- **PROBLEM REQUIREMENTS**: Pictures must not appear in the copy. Restate exactly the lines below from the one with "Figure 18. APEX" through the one with "Figure 6: Comparison", inclusive.
RECORDS SHOWN Block Start
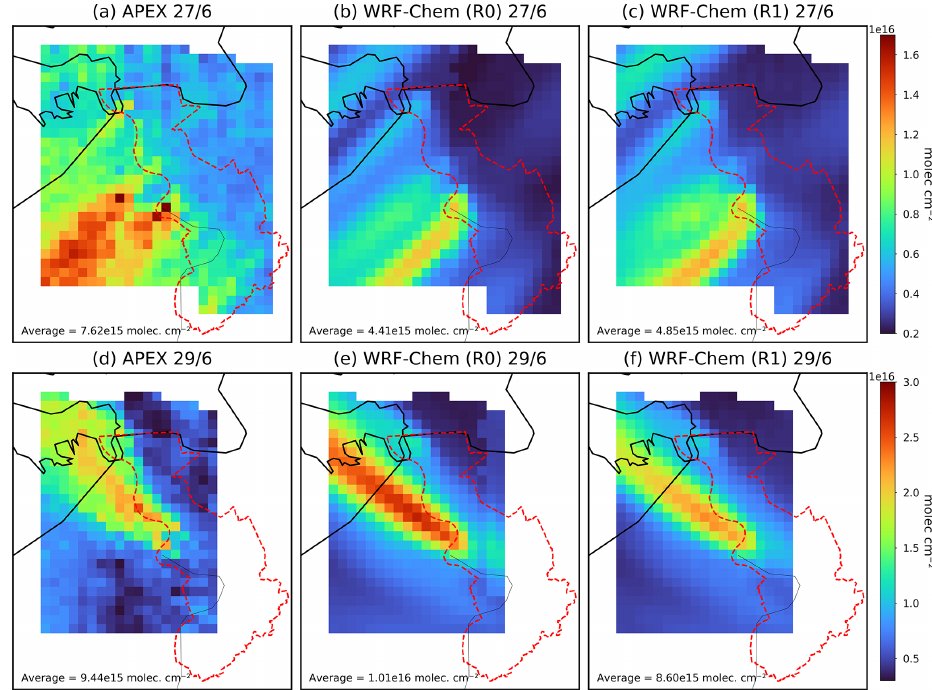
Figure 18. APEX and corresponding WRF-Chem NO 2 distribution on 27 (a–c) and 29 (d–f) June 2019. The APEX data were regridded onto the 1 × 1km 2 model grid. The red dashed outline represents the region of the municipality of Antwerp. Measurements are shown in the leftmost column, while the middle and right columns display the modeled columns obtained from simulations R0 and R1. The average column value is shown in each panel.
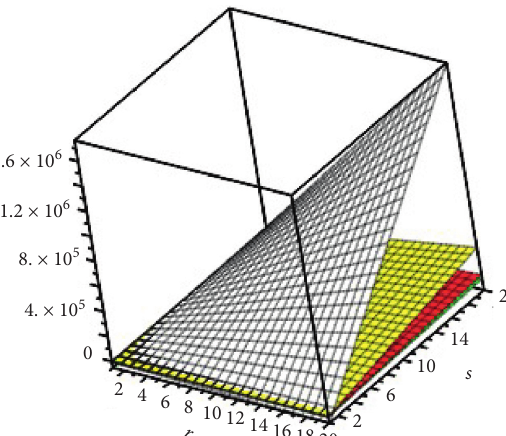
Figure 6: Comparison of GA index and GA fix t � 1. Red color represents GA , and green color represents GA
RECORDS SHOWN Block End
RECORDS SHOWN Block Start
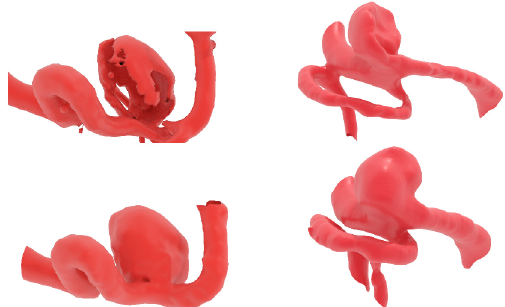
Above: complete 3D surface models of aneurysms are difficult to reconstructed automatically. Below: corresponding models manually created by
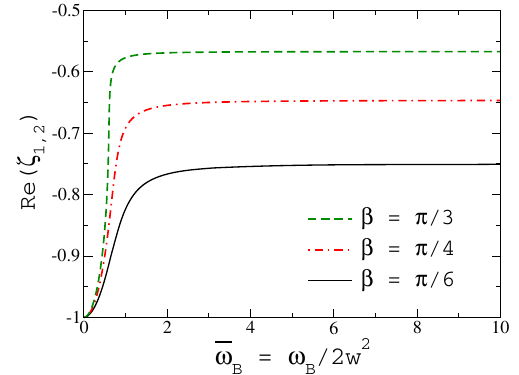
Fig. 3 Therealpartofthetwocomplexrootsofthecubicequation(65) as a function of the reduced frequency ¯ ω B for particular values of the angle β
RECORDS SHOWN Block End
- **OUTPUT OF THE EXERCISE**:
Figure 18. APEX and corresponding WRF-Chem NO 2 distribution on 27 (a–c) and 29 (d–f) June 2019. The APEX data were regridded onto the 1 × 1km 2 model grid. The red dashed outline represents the region of the municipality of Antwerp. Measurements are shown in the leftmost column, while the middle and right columns display the modeled columns obtained from simulations R0 and R1. The average column value is shown in each panel.
Figure 6: Comparison of GA index and GA fix t � 1. Red color represents GA , and green color represents GA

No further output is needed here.